▽
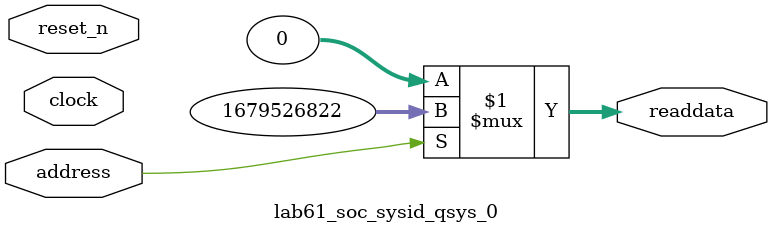
<source format=v>



// synthesis translate_off
`timescale 1ns / 1ps
// synthesis translate_on

// turn off superfluous verilog processor warnings 
// altera message_level Level1 
// altera message_off 10034 10035 10036 10037 10230 10240 10030 

module lab61_soc_sysid_qsys_0 (
               // inputs:
                address,
                clock,
                reset_n,

               // outputs:
                readdata
             )
;

  output  [ 31: 0] readdata;
  input            address;
  input            clock;
  input            reset_n;

  wire    [ 31: 0] readdata;
  //control_slave, which is an e_avalon_slave
  assign readdata = address ? 1679526822 : 0;

endmodule



</source>
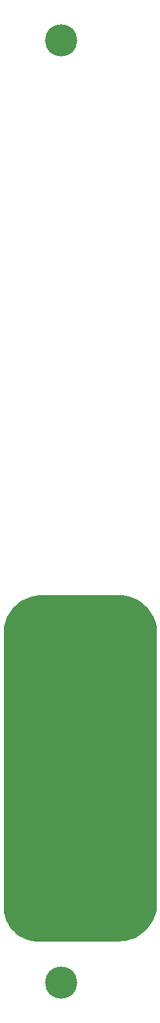
<source format=gbr>
G04 #@! TF.GenerationSoftware,KiCad,Pcbnew,(5.0.0)*
G04 #@! TF.CreationDate,2019-01-08T20:34:23-08:00*
G04 #@! TF.ProjectId,ears_panel,656172735F70616E656C2E6B69636164,rev?*
G04 #@! TF.SameCoordinates,Original*
G04 #@! TF.FileFunction,Copper,L2,Bot,Signal*
G04 #@! TF.FilePolarity,Positive*
%FSLAX46Y46*%
G04 Gerber Fmt 4.6, Leading zero omitted, Abs format (unit mm)*
G04 Created by KiCad (PCBNEW (5.0.0)) date 01/08/19 20:34:23*
%MOMM*%
%LPD*%
G01*
G04 APERTURE LIST*
G04 #@! TA.AperFunction,ViaPad*
%ADD10C,4.191000*%
G04 #@! TD*
G04 #@! TA.AperFunction,NonConductor*
%ADD11C,0.406400*%
G04 #@! TD*
G04 APERTURE END LIST*
D10*
G04 #@! TO.N,N$3*
X146001100Y-43753600D03*
X146001100Y-166253600D03*
G04 #@! TD*
D11*
G36*
X153954974Y-116072970D02*
X154393783Y-116134174D01*
X154825057Y-116235602D01*
X155245141Y-116376394D01*
X155650439Y-116555346D01*
X156037501Y-116770935D01*
X156403015Y-117021315D01*
X156743865Y-117304352D01*
X157057148Y-117617634D01*
X157340185Y-117958485D01*
X157590565Y-118323999D01*
X157806154Y-118711061D01*
X157985106Y-119116359D01*
X158125898Y-119536443D01*
X158222900Y-119948897D01*
X158222900Y-156749225D01*
X158125874Y-157161755D01*
X157985082Y-157581822D01*
X157806124Y-157987122D01*
X157590536Y-158374177D01*
X157340160Y-158739681D01*
X157057113Y-159080542D01*
X156743842Y-159393813D01*
X156402981Y-159676860D01*
X156037477Y-159927236D01*
X155650422Y-160142824D01*
X155245122Y-160321782D01*
X154825055Y-160462574D01*
X154393762Y-160564013D01*
X153954974Y-160625222D01*
X153507710Y-160645900D01*
X143512400Y-160645900D01*
X143499897Y-160646285D01*
X143066377Y-160673011D01*
X142642295Y-160657480D01*
X142221784Y-160600458D01*
X141808888Y-160502494D01*
X141407584Y-160364530D01*
X141021723Y-160187891D01*
X140655045Y-159974289D01*
X140311063Y-159725769D01*
X139993100Y-159444733D01*
X139704212Y-159133882D01*
X139447188Y-158796216D01*
X139224495Y-158434979D01*
X139038282Y-158053653D01*
X138892089Y-157660609D01*
X138779300Y-157128389D01*
X138779300Y-120097909D01*
X138797457Y-119967714D01*
X138898882Y-119536426D01*
X139039669Y-119116343D01*
X139218621Y-118711035D01*
X139434201Y-118323982D01*
X139684587Y-117958456D01*
X139967623Y-117617606D01*
X140280907Y-117304322D01*
X140621757Y-117021286D01*
X140987282Y-116770901D01*
X141374335Y-116555321D01*
X141779641Y-116376371D01*
X142199730Y-116235582D01*
X142631015Y-116134158D01*
X143069806Y-116072964D01*
X143517101Y-116052300D01*
X153507714Y-116052300D01*
X153954974Y-116072970D01*
X153954974Y-116072970D01*
G37*
X153954974Y-116072970D02*
X154393783Y-116134174D01*
X154825057Y-116235602D01*
X155245141Y-116376394D01*
X155650439Y-116555346D01*
X156037501Y-116770935D01*
X156403015Y-117021315D01*
X156743865Y-117304352D01*
X157057148Y-117617634D01*
X157340185Y-117958485D01*
X157590565Y-118323999D01*
X157806154Y-118711061D01*
X157985106Y-119116359D01*
X158125898Y-119536443D01*
X158222900Y-119948897D01*
X158222900Y-156749225D01*
X158125874Y-157161755D01*
X157985082Y-157581822D01*
X157806124Y-157987122D01*
X157590536Y-158374177D01*
X157340160Y-158739681D01*
X157057113Y-159080542D01*
X156743842Y-159393813D01*
X156402981Y-159676860D01*
X156037477Y-159927236D01*
X155650422Y-160142824D01*
X155245122Y-160321782D01*
X154825055Y-160462574D01*
X154393762Y-160564013D01*
X153954974Y-160625222D01*
X153507710Y-160645900D01*
X143512400Y-160645900D01*
X143499897Y-160646285D01*
X143066377Y-160673011D01*
X142642295Y-160657480D01*
X142221784Y-160600458D01*
X141808888Y-160502494D01*
X141407584Y-160364530D01*
X141021723Y-160187891D01*
X140655045Y-159974289D01*
X140311063Y-159725769D01*
X139993100Y-159444733D01*
X139704212Y-159133882D01*
X139447188Y-158796216D01*
X139224495Y-158434979D01*
X139038282Y-158053653D01*
X138892089Y-157660609D01*
X138779300Y-157128389D01*
X138779300Y-120097909D01*
X138797457Y-119967714D01*
X138898882Y-119536426D01*
X139039669Y-119116343D01*
X139218621Y-118711035D01*
X139434201Y-118323982D01*
X139684587Y-117958456D01*
X139967623Y-117617606D01*
X140280907Y-117304322D01*
X140621757Y-117021286D01*
X140987282Y-116770901D01*
X141374335Y-116555321D01*
X141779641Y-116376371D01*
X142199730Y-116235582D01*
X142631015Y-116134158D01*
X143069806Y-116072964D01*
X143517101Y-116052300D01*
X153507714Y-116052300D01*
X153954974Y-116072970D01*
M02*

</source>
△
> WHAT THE EXERCISE ASKS:
Retype all the data exactly; skip the pictures.

> RESPONSE BOX:
<source format=v>



// synthesis translate_off
`timescale 1ns / 1ps
// synthesis translate_on

// turn off superfluous verilog processor warnings 
// altera message_level Level1 
// altera message_off 10034 10035 10036 10037 10230 10240 10030 

module lab61_soc_sysid_qsys_0 (
               // inputs:
                address,
                clock,
                reset_n,

               // outputs:
                readdata
             )
;

  output  [ 31: 0] readdata;
  input            address;
  input            clock;
  input            reset_n;

  wire    [ 31: 0] readdata;
  //control_slave, which is an e_avalon_slave
  assign readdata = address ? 1679526822 : 0;

endmodule



</source>
<source format=gbr>
G04 #@! TF.GenerationSoftware,KiCad,Pcbnew,(5.0.0)*
G04 #@! TF.CreationDate,2019-01-08T20:34:23-08:00*
G04 #@! TF.ProjectId,ears_panel,656172735F70616E656C2E6B69636164,rev?*
G04 #@! TF.SameCoordinates,Original*
G04 #@! TF.FileFunction,Copper,L2,Bot,Signal*
G04 #@! TF.FilePolarity,Positive*
%FSLAX46Y46*%
G04 Gerber Fmt 4.6, Leading zero omitted, Abs format (unit mm)*
G04 Created by KiCad (PCBNEW (5.0.0)) date 01/08/19 20:34:23*
%MOMM*%
%LPD*%
G01*
G04 APERTURE LIST*
G04 #@! TA.AperFunction,ViaPad*
%ADD10C,4.191000*%
G04 #@! TD*
G04 #@! TA.AperFunction,NonConductor*
%ADD11C,0.406400*%
G04 #@! TD*
G04 APERTURE END LIST*
D10*
G04 #@! TO.N,N$3*
X146001100Y-43753600D03*
X146001100Y-166253600D03*
G04 #@! TD*
D11*
G36*
X153954974Y-116072970D02*
X154393783Y-116134174D01*
X154825057Y-116235602D01*
X155245141Y-116376394D01*
X155650439Y-116555346D01*
X156037501Y-116770935D01*
X156403015Y-117021315D01*
X156743865Y-117304352D01*
X157057148Y-117617634D01*
X157340185Y-117958485D01*
X157590565Y-118323999D01*
X157806154Y-118711061D01*
X157985106Y-119116359D01*
X158125898Y-119536443D01*
X158222900Y-119948897D01*
X158222900Y-156749225D01*
X158125874Y-157161755D01*
X157985082Y-157581822D01*
X157806124Y-157987122D01*
X157590536Y-158374177D01*
X157340160Y-158739681D01*
X157057113Y-159080542D01*
X156743842Y-159393813D01*
X156402981Y-159676860D01*
X156037477Y-159927236D01*
X155650422Y-160142824D01*
X155245122Y-160321782D01*
X154825055Y-160462574D01*
X154393762Y-160564013D01*
X153954974Y-160625222D01*
X153507710Y-160645900D01*
X143512400Y-160645900D01*
X143499897Y-160646285D01*
X143066377Y-160673011D01*
X142642295Y-160657480D01*
X142221784Y-160600458D01*
X141808888Y-160502494D01*
X141407584Y-160364530D01*
X141021723Y-160187891D01*
X140655045Y-159974289D01*
X140311063Y-159725769D01*
X139993100Y-159444733D01*
X139704212Y-159133882D01*
X139447188Y-158796216D01*
X139224495Y-158434979D01*
X139038282Y-158053653D01*
X138892089Y-157660609D01*
X138779300Y-157128389D01*
X138779300Y-120097909D01*
X138797457Y-119967714D01*
X138898882Y-119536426D01*
X139039669Y-119116343D01*
X139218621Y-118711035D01*
X139434201Y-118323982D01*
X139684587Y-117958456D01*
X139967623Y-117617606D01*
X140280907Y-117304322D01*
X140621757Y-117021286D01*
X140987282Y-116770901D01*
X141374335Y-116555321D01*
X141779641Y-116376371D01*
X142199730Y-116235582D01*
X142631015Y-116134158D01*
X143069806Y-116072964D01*
X143517101Y-116052300D01*
X153507714Y-116052300D01*
X153954974Y-116072970D01*
X153954974Y-116072970D01*
G37*
X153954974Y-116072970D02*
X154393783Y-116134174D01*
X154825057Y-116235602D01*
X155245141Y-116376394D01*
X155650439Y-116555346D01*
X156037501Y-116770935D01*
X156403015Y-117021315D01*
X156743865Y-117304352D01*
X157057148Y-117617634D01*
X157340185Y-117958485D01*
X157590565Y-118323999D01*
X157806154Y-118711061D01*
X157985106Y-119116359D01*
X158125898Y-119536443D01*
X158222900Y-119948897D01*
X158222900Y-156749225D01*
X158125874Y-157161755D01*
X157985082Y-157581822D01*
X157806124Y-157987122D01*
X157590536Y-158374177D01*
X157340160Y-158739681D01*
X157057113Y-159080542D01*
X156743842Y-159393813D01*
X156402981Y-159676860D01*
X156037477Y-159927236D01*
X155650422Y-160142824D01*
X155245122Y-160321782D01*
X154825055Y-160462574D01*
X154393762Y-160564013D01*
X153954974Y-160625222D01*
X153507710Y-160645900D01*
X143512400Y-160645900D01*
X143499897Y-160646285D01*
X143066377Y-160673011D01*
X142642295Y-160657480D01*
X142221784Y-160600458D01*
X141808888Y-160502494D01*
X141407584Y-160364530D01*
X141021723Y-160187891D01*
X140655045Y-159974289D01*
X140311063Y-159725769D01*
X139993100Y-159444733D01*
X139704212Y-159133882D01*
X139447188Y-158796216D01*
X139224495Y-158434979D01*
X139038282Y-158053653D01*
X138892089Y-157660609D01*
X138779300Y-157128389D01*
X138779300Y-120097909D01*
X138797457Y-119967714D01*
X138898882Y-119536426D01*
X139039669Y-119116343D01*
X139218621Y-118711035D01*
X139434201Y-118323982D01*
X139684587Y-117958456D01*
X139967623Y-117617606D01*
X140280907Y-117304322D01*
X140621757Y-117021286D01*
X140987282Y-116770901D01*
X141374335Y-116555321D01*
X141779641Y-116376371D01*
X142199730Y-116235582D01*
X142631015Y-116134158D01*
X143069806Y-116072964D01*
X143517101Y-116052300D01*
X153507714Y-116052300D01*
X153954974Y-116072970D01*
M02*

</source>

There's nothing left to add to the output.